The Florida Constitution
Article 1, Section 3 of the Florida Constitution reads that:
There shall be no law respecting the establishment of religion or prohibiting or penalizing the free exercise thereof. Religious freedom shall not justify practices inconsistent with public morals, peace or safety. No revenue of the state or any political subdivision or agency thereof shall ever be taken from the public treasury directly or indirectly in aid of any church, sect, or religious denomination or in aid of any sectarian institution.
FL. CONST. Art. 1, Sec. 3.
As Plaintiffs note, Florida courts adopt the federal interpretation of the First Amendment to the extent that it tracks the Florida Constitution. Todd v. State of Florida, 643 So. 2d 625 (1st DCA 1994). Under federal law, the Government is not allowed to sponsor, support or be actively involved in religious activities. Lemon, 403 U.S. 612-13. Thus, Plaintiffs would be entitled to judgment under Florida law as well as federal law. Judgment is particularly appropriate in this case because of Florida's express provision that "[n]o revenue of the state or any political subdivision or agency thereof shall ever be taken from the public treasury directly or indirectly in aid of any church, sect, or religious denomination or in aid of any sectarian institution." In this case, the City used public funds and its personnel to erect, repair, maintain and illuminate the Cross. This use of funds is a clear violation of the Florida Constitution. Accordingly, the Cross violates the Florida Constitution.
IV. Conclusion
The Court is cognizant of the fact that there is a lot of support for keeping the Cross within the City; however, as the Eleventh Circuit has stated so clearly and eloquently before, "we cannot close our eyes to the light of the cross on the ground that it represents only a minor encroachment of this constitutional command, for the `breach of neutrality that is today a trickling stream may all to soon become a raging torrent.'" American Civil Liberties Union v. Rabun County Chamber of Commerce, Inc., 698 F.2d 1098, 1111 (11th Cir. 1983) (internal citations omitted).

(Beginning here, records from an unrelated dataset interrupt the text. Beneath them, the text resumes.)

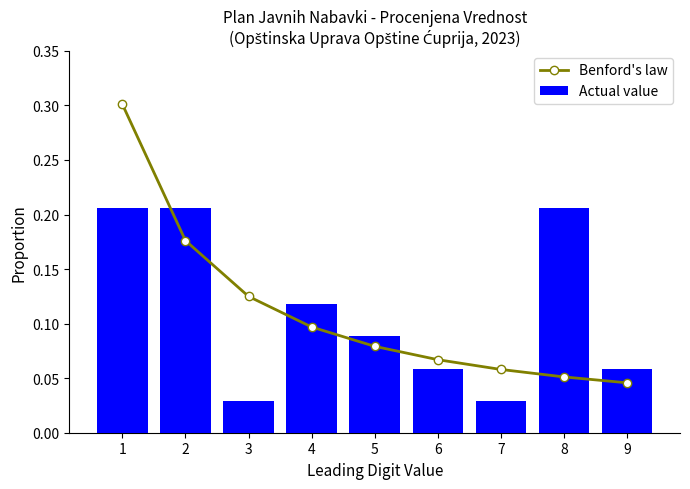

Count the Actual value values in the range 0 to 1.

9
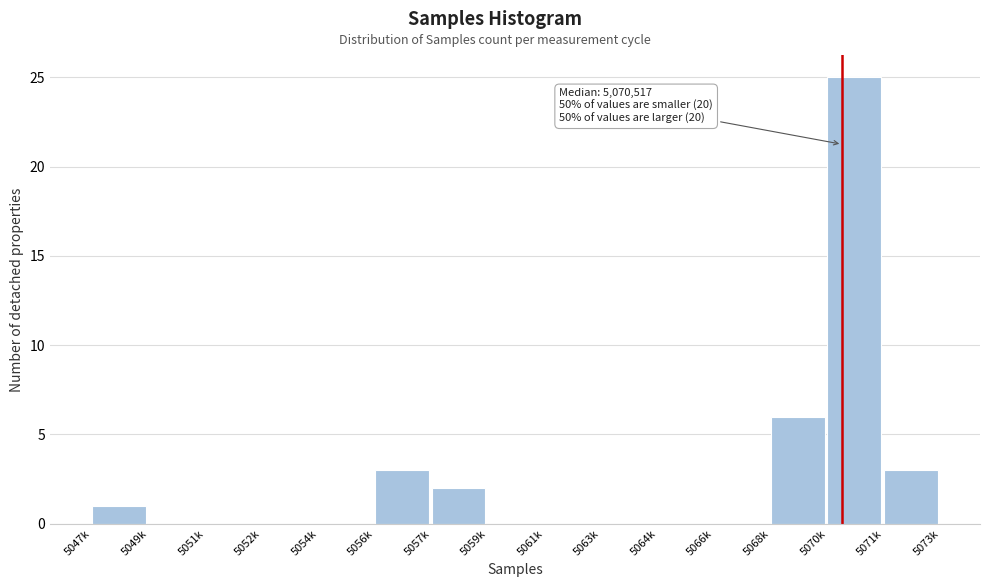

Reading left to right, list all the values displayed in this chart.

5047k=1	5049k=0	5051k=0	5052k=0	5054k=0	5056k=3	5057k=2	5059k=0	5061k=0	5063k=0	5064k=0	5066k=0	5068k=6	5070k=25	5071k=3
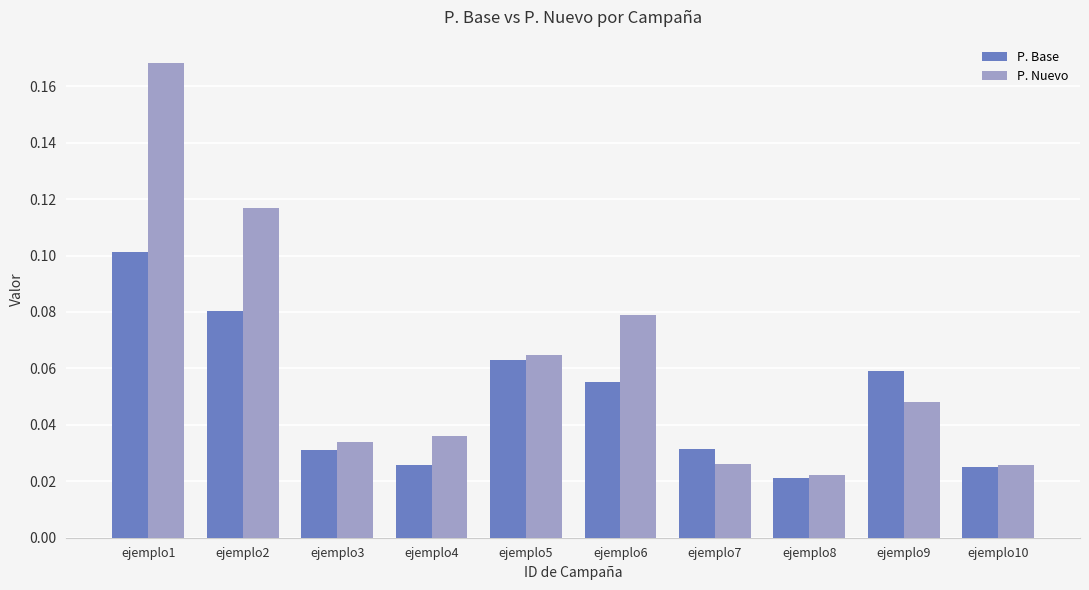

At which category does the chart reach its minimum across all series?

ejemplo8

In the Motion to Dismiss Complaint as Moot (Dkt. 24), the City informs the Court that it has removed the Cross from the water tower. Despite the removal, it is necessary to grant the Motion because it is not absolutely clear that the City will not put the Cross back on top of the water tower at a later date. This is especially true in light of the fact that the City's Motion to Dismiss Complaint as Moot speaks only to the instant removal of the Cross and makes no pledge, promise or any type of formal binding commitment not to replace it at some future date. Thus, the Court can only conclude that without the entry of summary judgment the City may at some point in the future seek to put the Cross back on the water tower.
For the reasons set forth above, the Court finds that Plaintiffs are entitled to summary judgment on each of the Counts raised in their Complaint. Accordingly, the Court GRANTS Plaintiffs' Motion (Dkt. 23) and enjoins the City from displaying, maintaining, illuminating or otherwise allowing a Latin cross to appear on its water tower and DENIES the City's Motion to Dismiss Complaint as Moot (Dkt. 24).
DONE AND ORDERED in Chambers at Jacksonville, Florida.